The Euthyphro dialogue occurs near the court of the archon basileus (king magistrate), where Socrates and Euthyphro encounter each other; each man is present at the court for the preliminary hearings to possible trials (2a).
Euthyphro has come to present charges of murder against his own father who, after arresting one of his workers for killing a slave from the family estate on Naxos Island, tied him and threw him in a ditch where he died of exposure to the elements without proper care and attention (3e–4d) while Euthyphro's father awaited to hear from the exegetes (cf. Laws 759d) about how to proceed.

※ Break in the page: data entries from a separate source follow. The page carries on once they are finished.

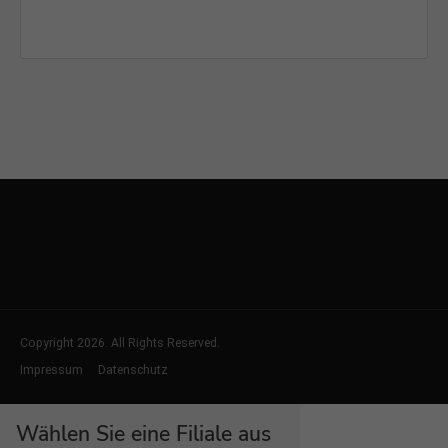
Copyright 2026. All Rights Reserved.
Impressum
Datenschutz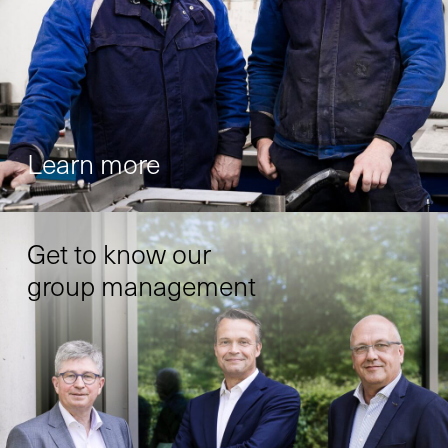
Learn more
Get to know our
group management
X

Socrates is astonished by Euthyphro's confidence in being able to prosecute his own father for the serious charge of manslaughter, despite the fact that Athenian Law allows only relatives of the dead man to file suit for murder. (Dem. 43 §57) Euthyphro dismisses the astonishment of Socrates, which confirms his overconfidence in his own critical judgment of matters religious and ethical.
In an example of Socratic irony, Socrates says that Euthyphro obviously has a clear understanding of what is pious or holy (τὸ ὅσιον to hosion) and impious or unholy (τὸ ἀνόσιον to anosion). Because he is facing a formal charge of impiety, Socrates expresses the hope to learn from Euthyphro, all the better to defend himself in the trial, as he himself is being accused of religious transgressions.

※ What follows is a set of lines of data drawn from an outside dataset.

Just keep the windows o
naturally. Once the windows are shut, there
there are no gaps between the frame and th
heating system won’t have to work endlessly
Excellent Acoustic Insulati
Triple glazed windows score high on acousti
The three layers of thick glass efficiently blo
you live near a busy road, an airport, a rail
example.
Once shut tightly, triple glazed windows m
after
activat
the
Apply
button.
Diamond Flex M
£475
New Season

Euthyphro says that what lies behind the charge of impiety presented against Socrates, by Meletus and the others, is Socrates' claim that he is subjected to a daimon, (divine sign) which warns him of various courses of action. (3b) From the perspective of some Athenians, Socrates expressed scepticism of the accounts about the Greek gods, which he and Euthyphro briefly discuss, before proceeding to the main argument of their dialogue: the definition of "piety". Moreover, Socrates further expresses critical reservations about such divine accounts that emphasise the cruelty and inconsistent behaviour of the Greek gods, such as the castration of the early sky-god Uranus, by his son Cronus; a story Socrates said is difficult to accept. (6a–6c)

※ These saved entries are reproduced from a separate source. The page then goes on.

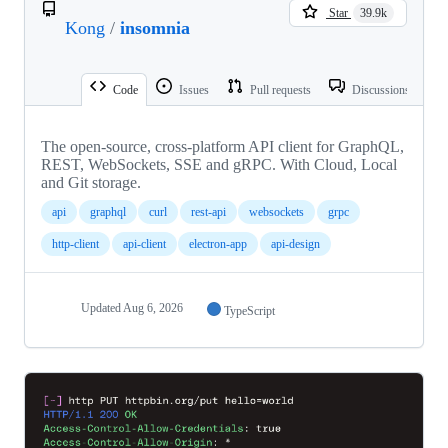
Star
39.9k
Kong
/
insomnia
Code
Issues
Pull requests
Discussions
The open-source, cross-platform API client for GraphQL,
REST, WebSockets, SSE and gRPC. With Cloud, Local
and Git storage.
api
graphql
curl
rest-api
websockets
grpc
http-client
api-client
electron-app
api-design
Updated
Aug 6, 2026
TypeScript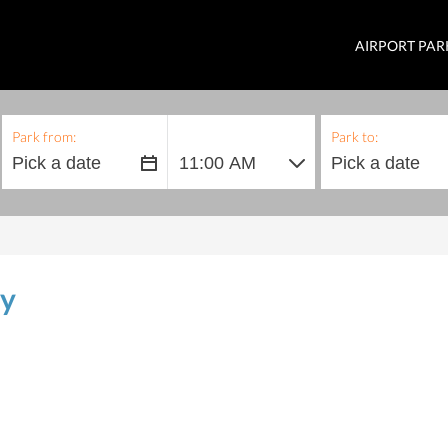
AIRPORT PAR
Park from:
Park to:
ly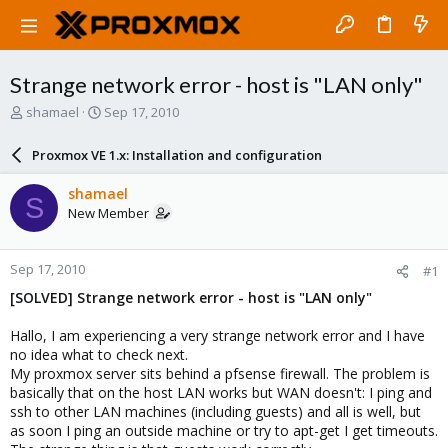
Strange network error - host is "LAN only"
T
S
shamael
Sep 17, 2010
h
t
r
a
Proxmox VE 1.x: Installation and configuration
e
r
a
t
shamael
S
d
d
New Member
s
a
t
t
a
e
Sep 17, 2010
#1
r
t
[SOLVED] Strange network error - host is "LAN only"
e
r
Hallo, I am experiencing a very strange network error and I have
no idea what to check next.
My proxmox server sits behind a pfsense firewall. The problem is
basically that on the host LAN works but WAN doesn't: I ping and
ssh to other LAN machines (including guests) and all is well, but
as soon I ping an outside machine or try to apt-get I get timeouts.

After claiming to know and be able to tell more astonishing divine stories, Euthyphro spends little time and effort defending the conventional, Greek view of the gods. Instead, he is led to the true task at hand, as Socrates forces him to confront his ignorance, by pressing Euthyphro for a definition of "piety"; yet, Socrates finds flaw with each definition of "piety" proposed by Euthyphro.(6d ff.)
At the dialogue's conclusion, Euthyphro is compelled to admit that each of his definitions of "piety" has failed, but, rather than correct his faulty logic, he says that it is time for him to leave, and excuses himself from their dialogue. To that end, Socrates concludes the dialogue with Socratic irony: Since Euthyphro was unable to define "piety", Euthyphro has failed to teach Socrates about piety. Therefore, from his dialogue with Euthyphro, Socrates received nothing helpful to his defense against a formal charge of impiety. (15c ff.)